College of Information Engineering, Shanghai Maritime University, Shanghai 201306, China.
Molecules. 2010 Nov 12;15(11):8177-92. doi: 10.3390/molecules15118177.
Given a protein-forming system, i.e., a system consisting of certain number of different proteins, can it form a biologically meaningful pathway? This is a fundamental problem in systems biology and proteomics. During the past decade, a vast amount of information on different organisms, at both the genetic and metabolic levels, has been accumulated and systematically stored in various specific databases, such as KEGG, ENZYME, BRENDA, EcoCyc and MetaCyc. These data have made it feasible to address such an essential problem. In this paper, we have analyzed known regulatory pathways in humans by extracting different (biological and graphic) features from each of the 17,069 protein-formed systems, of which 169 are positive pathways, i.e., known regulatory pathways taken from KEGG; while 16,900 were negative, i.e., not formed as a biologically meaningful pathway. Each of these protein-forming systems was represented by 352 features, of which 88 are graph features and 264 biological features. To analyze these features, the "Minimum Redundancy Maximum Relevance" and the "Incremental Feature Selection" techniques were utilized to select a set of 22 optimal features to query whether a protein-forming system is able to form a biologically meaningful pathway or not. It was found through cross-validation that the overall success rate thus obtained in identifying the positive pathways was 79.88%. It is anticipated that, this novel approach and encouraging result, although preliminary yet, may stimulate extensive investigations into this important topic.
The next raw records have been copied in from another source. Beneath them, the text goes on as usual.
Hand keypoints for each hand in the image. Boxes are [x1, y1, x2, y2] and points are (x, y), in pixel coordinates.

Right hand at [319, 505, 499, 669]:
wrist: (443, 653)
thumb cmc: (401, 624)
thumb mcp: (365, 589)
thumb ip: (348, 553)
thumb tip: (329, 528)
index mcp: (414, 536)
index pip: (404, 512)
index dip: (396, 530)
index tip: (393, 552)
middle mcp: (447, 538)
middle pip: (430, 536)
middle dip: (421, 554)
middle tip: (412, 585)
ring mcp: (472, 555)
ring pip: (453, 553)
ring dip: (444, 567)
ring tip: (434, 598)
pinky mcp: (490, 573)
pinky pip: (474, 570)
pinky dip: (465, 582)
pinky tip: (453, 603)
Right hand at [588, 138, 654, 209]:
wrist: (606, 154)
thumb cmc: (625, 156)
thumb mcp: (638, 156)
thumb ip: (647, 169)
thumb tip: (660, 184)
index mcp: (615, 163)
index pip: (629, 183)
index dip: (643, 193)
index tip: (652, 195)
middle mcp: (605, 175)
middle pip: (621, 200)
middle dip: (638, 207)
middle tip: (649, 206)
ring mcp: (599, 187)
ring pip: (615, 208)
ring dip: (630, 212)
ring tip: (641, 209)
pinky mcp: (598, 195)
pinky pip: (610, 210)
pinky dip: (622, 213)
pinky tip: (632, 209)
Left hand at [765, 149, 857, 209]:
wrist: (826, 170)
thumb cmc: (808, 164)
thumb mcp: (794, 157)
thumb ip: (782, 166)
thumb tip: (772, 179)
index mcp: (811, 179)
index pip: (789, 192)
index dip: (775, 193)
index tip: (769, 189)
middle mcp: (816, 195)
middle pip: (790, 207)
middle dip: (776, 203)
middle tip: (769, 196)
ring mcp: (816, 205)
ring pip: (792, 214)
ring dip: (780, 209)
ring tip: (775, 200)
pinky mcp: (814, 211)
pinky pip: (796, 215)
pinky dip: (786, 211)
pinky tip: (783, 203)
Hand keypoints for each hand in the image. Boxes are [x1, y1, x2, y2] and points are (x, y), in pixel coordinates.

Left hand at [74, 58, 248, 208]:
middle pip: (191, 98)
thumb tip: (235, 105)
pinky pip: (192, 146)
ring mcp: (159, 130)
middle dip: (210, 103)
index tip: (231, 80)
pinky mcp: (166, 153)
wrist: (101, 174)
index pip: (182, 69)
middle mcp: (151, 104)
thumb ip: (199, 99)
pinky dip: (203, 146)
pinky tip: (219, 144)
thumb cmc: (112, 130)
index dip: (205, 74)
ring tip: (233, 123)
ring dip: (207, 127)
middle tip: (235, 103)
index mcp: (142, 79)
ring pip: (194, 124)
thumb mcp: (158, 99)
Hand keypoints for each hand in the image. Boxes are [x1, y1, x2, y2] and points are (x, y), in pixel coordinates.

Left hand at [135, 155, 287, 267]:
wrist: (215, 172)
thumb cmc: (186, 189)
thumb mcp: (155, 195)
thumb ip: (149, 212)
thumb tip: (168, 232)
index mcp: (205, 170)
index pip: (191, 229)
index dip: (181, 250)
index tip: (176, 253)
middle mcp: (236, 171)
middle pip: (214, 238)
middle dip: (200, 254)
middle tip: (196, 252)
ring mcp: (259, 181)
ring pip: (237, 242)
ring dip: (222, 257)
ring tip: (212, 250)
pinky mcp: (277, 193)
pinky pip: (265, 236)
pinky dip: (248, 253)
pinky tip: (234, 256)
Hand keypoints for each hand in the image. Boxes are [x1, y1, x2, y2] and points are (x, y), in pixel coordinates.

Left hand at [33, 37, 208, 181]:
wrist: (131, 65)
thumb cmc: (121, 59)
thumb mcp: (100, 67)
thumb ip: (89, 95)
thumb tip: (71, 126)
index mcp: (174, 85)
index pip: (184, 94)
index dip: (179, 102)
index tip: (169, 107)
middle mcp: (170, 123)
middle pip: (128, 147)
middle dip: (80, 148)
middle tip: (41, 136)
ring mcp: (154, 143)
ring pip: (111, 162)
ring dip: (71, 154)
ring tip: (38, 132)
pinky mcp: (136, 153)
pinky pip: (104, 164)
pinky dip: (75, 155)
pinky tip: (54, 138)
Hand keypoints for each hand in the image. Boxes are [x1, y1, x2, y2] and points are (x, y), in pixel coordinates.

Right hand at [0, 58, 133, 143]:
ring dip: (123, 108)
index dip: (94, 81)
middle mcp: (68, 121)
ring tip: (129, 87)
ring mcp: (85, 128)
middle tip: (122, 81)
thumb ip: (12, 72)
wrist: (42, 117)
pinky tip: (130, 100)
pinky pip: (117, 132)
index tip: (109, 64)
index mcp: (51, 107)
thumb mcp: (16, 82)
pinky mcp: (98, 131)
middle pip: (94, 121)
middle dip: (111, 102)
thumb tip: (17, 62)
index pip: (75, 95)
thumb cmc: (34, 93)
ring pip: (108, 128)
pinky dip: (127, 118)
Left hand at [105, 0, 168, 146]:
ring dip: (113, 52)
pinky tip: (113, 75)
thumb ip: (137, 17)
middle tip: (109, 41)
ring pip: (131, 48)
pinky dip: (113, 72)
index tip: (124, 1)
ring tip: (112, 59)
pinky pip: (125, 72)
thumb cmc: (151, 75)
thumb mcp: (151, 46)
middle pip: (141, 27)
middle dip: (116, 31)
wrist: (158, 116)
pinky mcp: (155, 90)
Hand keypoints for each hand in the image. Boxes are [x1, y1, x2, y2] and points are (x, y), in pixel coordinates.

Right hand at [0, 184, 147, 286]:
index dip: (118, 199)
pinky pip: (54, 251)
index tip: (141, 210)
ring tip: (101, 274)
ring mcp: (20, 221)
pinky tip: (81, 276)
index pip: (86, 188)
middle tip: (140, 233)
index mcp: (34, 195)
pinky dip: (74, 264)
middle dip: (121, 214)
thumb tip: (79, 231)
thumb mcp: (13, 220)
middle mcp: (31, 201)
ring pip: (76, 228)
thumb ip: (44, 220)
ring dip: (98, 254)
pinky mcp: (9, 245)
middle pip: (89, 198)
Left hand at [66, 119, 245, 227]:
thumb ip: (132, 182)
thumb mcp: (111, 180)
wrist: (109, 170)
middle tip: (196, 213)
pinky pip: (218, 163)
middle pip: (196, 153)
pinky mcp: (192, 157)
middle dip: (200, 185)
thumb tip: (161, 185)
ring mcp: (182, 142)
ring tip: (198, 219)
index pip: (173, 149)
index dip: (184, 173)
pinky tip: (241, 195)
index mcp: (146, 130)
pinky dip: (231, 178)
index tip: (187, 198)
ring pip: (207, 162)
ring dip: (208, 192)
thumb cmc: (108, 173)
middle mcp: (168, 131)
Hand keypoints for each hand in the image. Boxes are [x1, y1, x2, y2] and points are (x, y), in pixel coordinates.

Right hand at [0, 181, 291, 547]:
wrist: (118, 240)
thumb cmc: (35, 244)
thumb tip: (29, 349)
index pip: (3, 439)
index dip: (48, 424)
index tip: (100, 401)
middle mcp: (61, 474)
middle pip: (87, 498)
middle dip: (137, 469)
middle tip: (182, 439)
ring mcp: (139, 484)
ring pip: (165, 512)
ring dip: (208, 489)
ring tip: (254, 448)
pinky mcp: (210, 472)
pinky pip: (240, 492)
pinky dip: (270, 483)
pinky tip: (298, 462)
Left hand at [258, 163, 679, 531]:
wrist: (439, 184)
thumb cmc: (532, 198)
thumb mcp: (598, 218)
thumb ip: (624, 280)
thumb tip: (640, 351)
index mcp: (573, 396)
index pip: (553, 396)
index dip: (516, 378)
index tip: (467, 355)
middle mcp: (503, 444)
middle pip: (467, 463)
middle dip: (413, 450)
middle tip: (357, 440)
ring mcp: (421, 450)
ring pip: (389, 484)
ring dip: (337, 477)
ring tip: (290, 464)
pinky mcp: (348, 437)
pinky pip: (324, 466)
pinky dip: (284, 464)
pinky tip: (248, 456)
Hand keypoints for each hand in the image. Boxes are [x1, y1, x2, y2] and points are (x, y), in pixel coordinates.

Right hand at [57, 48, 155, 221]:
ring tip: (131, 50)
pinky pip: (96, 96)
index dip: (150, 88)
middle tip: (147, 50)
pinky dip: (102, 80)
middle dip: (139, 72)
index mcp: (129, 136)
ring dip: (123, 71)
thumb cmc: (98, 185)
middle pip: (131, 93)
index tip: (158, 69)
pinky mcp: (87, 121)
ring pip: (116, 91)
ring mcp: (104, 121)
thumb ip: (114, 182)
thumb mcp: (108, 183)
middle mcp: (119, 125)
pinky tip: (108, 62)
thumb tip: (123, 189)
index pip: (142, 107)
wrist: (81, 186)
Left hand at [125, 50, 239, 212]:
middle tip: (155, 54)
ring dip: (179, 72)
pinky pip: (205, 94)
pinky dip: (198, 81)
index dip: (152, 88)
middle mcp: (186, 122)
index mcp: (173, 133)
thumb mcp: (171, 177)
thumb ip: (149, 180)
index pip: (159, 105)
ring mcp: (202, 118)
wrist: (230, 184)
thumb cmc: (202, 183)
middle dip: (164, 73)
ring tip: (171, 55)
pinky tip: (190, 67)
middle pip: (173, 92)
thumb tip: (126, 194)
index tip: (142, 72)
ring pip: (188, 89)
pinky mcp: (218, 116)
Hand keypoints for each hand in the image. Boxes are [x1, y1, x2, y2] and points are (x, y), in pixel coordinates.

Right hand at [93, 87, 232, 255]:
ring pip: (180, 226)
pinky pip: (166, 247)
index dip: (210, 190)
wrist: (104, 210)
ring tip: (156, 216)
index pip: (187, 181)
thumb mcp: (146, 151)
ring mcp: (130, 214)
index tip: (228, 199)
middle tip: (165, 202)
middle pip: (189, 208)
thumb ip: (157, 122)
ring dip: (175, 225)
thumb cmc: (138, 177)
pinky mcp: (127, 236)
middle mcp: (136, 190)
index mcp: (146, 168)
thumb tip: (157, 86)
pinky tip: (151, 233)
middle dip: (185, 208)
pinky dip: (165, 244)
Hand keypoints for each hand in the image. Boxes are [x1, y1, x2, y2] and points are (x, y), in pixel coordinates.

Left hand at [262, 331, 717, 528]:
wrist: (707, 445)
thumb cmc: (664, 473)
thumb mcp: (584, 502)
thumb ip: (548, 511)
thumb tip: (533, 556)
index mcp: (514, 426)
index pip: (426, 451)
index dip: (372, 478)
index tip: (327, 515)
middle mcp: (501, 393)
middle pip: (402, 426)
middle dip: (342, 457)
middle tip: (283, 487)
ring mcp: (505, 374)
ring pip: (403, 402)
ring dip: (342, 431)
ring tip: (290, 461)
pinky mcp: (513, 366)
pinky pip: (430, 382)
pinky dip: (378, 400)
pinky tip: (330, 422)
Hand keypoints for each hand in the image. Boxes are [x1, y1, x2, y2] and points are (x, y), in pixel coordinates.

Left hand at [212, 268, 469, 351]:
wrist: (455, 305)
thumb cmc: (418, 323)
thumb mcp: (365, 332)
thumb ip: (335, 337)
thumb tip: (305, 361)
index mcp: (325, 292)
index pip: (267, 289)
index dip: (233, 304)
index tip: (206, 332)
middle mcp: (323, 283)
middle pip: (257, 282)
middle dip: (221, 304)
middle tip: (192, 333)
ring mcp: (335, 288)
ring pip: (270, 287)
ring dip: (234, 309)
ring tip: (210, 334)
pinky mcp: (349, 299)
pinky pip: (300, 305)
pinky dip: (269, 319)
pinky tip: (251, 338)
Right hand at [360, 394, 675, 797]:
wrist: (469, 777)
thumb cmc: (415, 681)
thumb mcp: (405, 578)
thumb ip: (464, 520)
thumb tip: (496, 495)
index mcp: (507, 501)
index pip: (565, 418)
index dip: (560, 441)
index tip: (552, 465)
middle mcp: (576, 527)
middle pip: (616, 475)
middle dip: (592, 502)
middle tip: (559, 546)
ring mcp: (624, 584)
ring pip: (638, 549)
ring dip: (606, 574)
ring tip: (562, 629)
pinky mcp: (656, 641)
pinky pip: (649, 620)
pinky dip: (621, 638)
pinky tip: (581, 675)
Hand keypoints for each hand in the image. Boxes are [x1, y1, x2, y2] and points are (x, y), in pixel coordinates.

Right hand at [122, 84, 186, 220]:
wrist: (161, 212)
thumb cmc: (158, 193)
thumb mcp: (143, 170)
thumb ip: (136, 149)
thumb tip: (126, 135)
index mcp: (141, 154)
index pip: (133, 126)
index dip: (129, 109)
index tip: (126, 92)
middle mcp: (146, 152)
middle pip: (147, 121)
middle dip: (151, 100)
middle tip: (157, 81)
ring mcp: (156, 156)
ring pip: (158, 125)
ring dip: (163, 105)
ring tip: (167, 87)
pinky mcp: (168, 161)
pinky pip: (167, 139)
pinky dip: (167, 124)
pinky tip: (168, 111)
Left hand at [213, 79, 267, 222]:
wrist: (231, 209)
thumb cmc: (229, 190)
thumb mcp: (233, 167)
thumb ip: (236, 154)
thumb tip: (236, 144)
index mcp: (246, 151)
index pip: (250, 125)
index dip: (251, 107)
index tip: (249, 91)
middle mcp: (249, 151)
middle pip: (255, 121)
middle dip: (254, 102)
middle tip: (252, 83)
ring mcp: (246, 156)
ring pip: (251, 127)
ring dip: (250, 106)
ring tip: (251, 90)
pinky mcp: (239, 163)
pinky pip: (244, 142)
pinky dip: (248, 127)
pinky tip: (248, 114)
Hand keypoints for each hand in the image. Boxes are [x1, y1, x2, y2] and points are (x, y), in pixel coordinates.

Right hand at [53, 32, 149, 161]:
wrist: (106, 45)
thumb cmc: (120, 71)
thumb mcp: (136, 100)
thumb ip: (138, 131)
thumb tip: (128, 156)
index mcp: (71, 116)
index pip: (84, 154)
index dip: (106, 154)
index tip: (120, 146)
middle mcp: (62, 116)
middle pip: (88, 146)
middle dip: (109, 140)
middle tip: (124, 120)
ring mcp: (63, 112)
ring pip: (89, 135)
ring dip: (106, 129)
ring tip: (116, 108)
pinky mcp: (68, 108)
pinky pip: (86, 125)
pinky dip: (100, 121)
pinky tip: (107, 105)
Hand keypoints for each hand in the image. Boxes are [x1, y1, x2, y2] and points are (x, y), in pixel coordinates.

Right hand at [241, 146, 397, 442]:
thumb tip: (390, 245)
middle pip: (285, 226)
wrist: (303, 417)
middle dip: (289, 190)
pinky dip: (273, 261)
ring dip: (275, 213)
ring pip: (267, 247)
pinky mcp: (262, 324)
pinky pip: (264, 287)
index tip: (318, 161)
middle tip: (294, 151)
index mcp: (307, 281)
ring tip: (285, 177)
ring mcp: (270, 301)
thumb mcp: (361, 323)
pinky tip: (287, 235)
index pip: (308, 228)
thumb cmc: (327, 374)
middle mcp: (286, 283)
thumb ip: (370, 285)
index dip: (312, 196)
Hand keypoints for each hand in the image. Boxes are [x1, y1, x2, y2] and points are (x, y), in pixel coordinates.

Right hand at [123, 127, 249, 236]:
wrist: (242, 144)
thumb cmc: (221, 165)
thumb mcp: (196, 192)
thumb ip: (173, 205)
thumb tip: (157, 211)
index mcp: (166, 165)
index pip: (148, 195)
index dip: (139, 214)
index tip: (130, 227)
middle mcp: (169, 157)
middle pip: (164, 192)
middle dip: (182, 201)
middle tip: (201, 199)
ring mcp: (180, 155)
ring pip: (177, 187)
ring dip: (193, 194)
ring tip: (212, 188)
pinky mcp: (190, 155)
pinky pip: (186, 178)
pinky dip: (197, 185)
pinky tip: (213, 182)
给定一个蛋白质形成系统,即由一定数量的不同蛋白质组成的系统,它能否形成有生物学意义的途径?这是系统生物学和蛋白质组学中的一个基本问题。在过去的十年中,大量关于不同生物体的信息,包括遗传和代谢水平的信息,已经被积累并系统地存储在各种特定的数据库中,如 KEGG、ENZYME、BRENDA、EcoCyc 和 MetaCyc。这些数据使得解决这样一个基本问题成为可能。在本文中,我们通过从 17069 个蛋白质形成系统中的每一个系统中提取不同的(生物和图形)特征,来分析人类已知的调节途径,其中 169 个是阳性途径,即从 KEGG 中获取的已知调节途径;而 16900 个是阴性的,即没有形成有生物学意义的途径。每个蛋白质形成系统由 352 个特征表示,其中 88 个是图形特征,264 个是生物特征。为了分析这些特征,我们使用了“最小冗余最大相关性”和“增量特征选择”技术,选择了一组 22 个最佳特征来查询蛋白质形成系统是否能够形成有生物学意义的途径。通过交叉验证发现,由此获得的识别阳性途径的总体成功率为 79.88%。尽管这只是初步的结果,但我们预计这种新的方法和令人鼓舞的结果可能会激发对这个重要主题的广泛研究。